In zekere zin sluiten deze geëngageerde kunstbewegingen aan bij een lange traditie van kunst die met theatrale ingrepen in de openbare ruimte de grens tussen spel en werkelijkheid aftast en zo expliciet de band tussen kunst en leven aanscherpt. De straat is altijd al een geliefd actieterrein en onderwerp geweest van kunstenaars. Guy Debord en zijn Situationistische Internationale beoogden in de jaren 60 al niet minder dan het poëtisch maken van de wereld met hun dérives: dwaaltochten door Parijs langs braakliggende terreinen, buitenwijken en kroegen. Omzwervingen die een ander gezicht van de stad openbaarden, chaotisch en onvoorspelbaar. Het verhevigde bewustzijn van de invloeden die de stedelijke omgeving uitoefent, moest een kritische ondervraging van bestaande sociale condities uitlokken. De agenda van Debord en de Situationistische Internationale was uitgesproken politiek. Dat geldt ook voor het Invisible theatre van de Braziliaanse theatermaker Augusto Boal in jaren 70, dat voornamelijk een didactisch project was. Met ‘onzichtbare’ acties in de publieke ruimte wilde Boal bij zijn onbewuste publiek reacties uitlokken, zonder dat zij zich van het spelkarakter van het gebeuren bewust waren. Anders dan hun radicale voorgangers, zijn makers als Elly Van Eeghem en Thomas Bellinck vandaag iets genuanceerder in hun activisme. Hun doel is niet zozeer een sociale revolutie of de emancipatie van de arbeidersklasse. Wel zoeken ze naar uitdrukkingsvormen die het huidige systeem bevragen door alternatieve verbeeldingen naar voren te schuiven. Ze spelen een spel met het verwachtingspatroon van de toeschouwers door een loopje te nemen met de sociale kaders. Ze schuiven een theatraal kader voor een maatschappelijke realiteit. Tegelijk nemen ze de vrijheid om die sociale, historische en politieke realiteit te fictionaliseren.

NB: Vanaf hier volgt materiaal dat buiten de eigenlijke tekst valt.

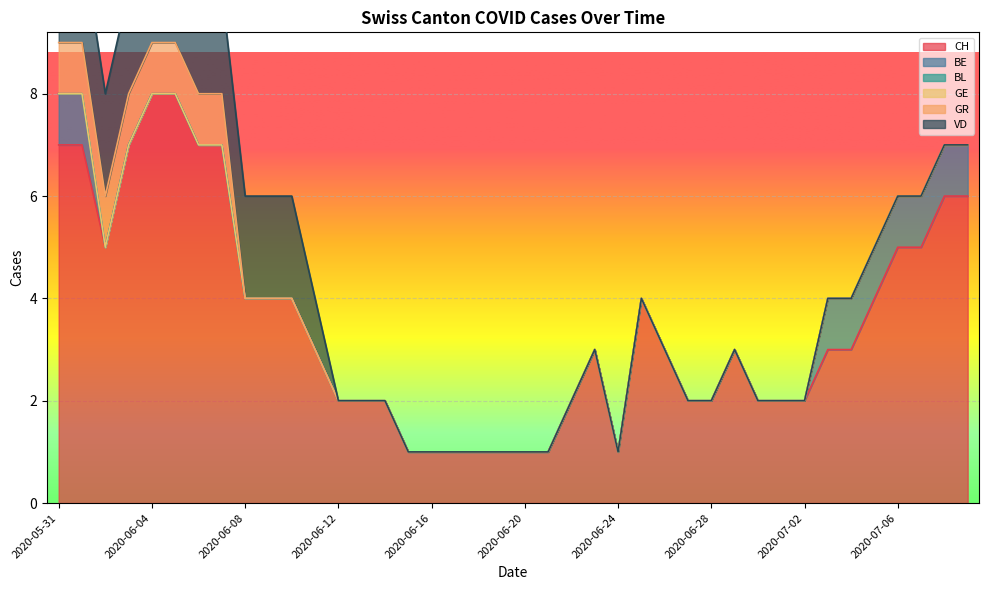

Is it true that BE equals 0 at 2020-06-30?

False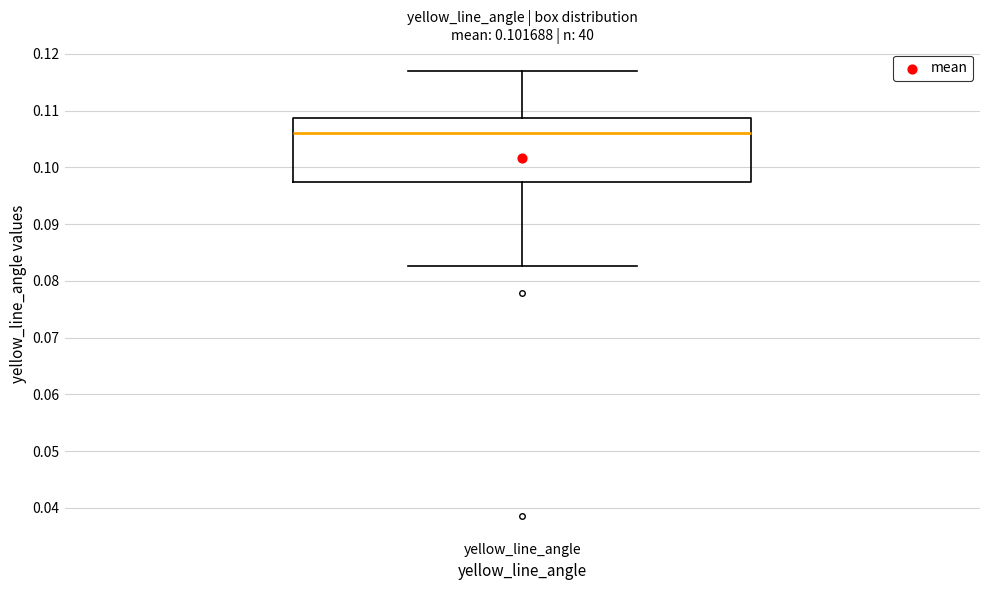

Read this box plot against the y-axis: the position of the median line, the range covered by the box, and the ends of both whiskers. The values are not printed on the chart, so give them approximately, as read against the axis.

median 0.106, box 0.097 to 0.109, whiskers 0.083 to 0.117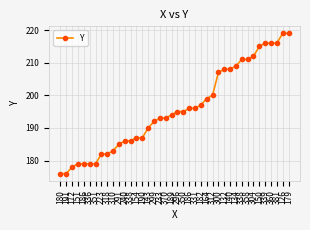

How many lines are shown in the chart?

1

Sébastien Hendrickx noemde dit de ‘alsof-strategie’. In zijn tekst Kunst die zich voordoet alsof ze iets anders is dan kunst bespreekt de auteur enkele projecten waarbij hij zelf als dramaturg betrokken was. Hij situeert deze projecten in wat hij een ‘maatschappelijke avant-garde’ noemt, een brede sociale beweging die de status quo bekritiseert en experimenteert met alternatieve toekomstverbeeldingen.11 . De besproken kunstenaars maken daarvoor gebruik van de ‘alsof-strategie’. Die steunt volgens Hendrickx op een dubbele beweging. Enerzijds verplaatst een kunstenaar zich spelenderwijs in een specifieke maatschappelijke praktijk (het museum, het stedelijk ontwikkelingsproject, de rechtbank), en imiteert de conventies, de rollen en het discours eigen aan die praktijk. Anderzijds wordt deze praktijk ‘binnengeloodst in het domein van de kunst, waar ze – vrijgemaakt van haar eigen conventies – kan worden gemanipuleerd en bevraagd’.12 Hendrickx merkt terecht op dat de ‘alsof-strategie’ geen nieuw, noch een lokaal fenomeen is. Buiten onze landsgrenzen vinden we de strategie terug in het werk van Thomas Hirschhorn, Christoph Schlingensief, Jonas Staal, Joep van Lieshout en vele anderen. Via de ‘alsof-strategie’ nemen de vormelijke mogelijkheden sterk toe: kunstenaars omarmen de heteronomie, en plukken naar hartenlust uit de rollen, activiteiten, procedures, discoursen, attributen en ruimtes die andere maatschappelijke praktijken kenmerken.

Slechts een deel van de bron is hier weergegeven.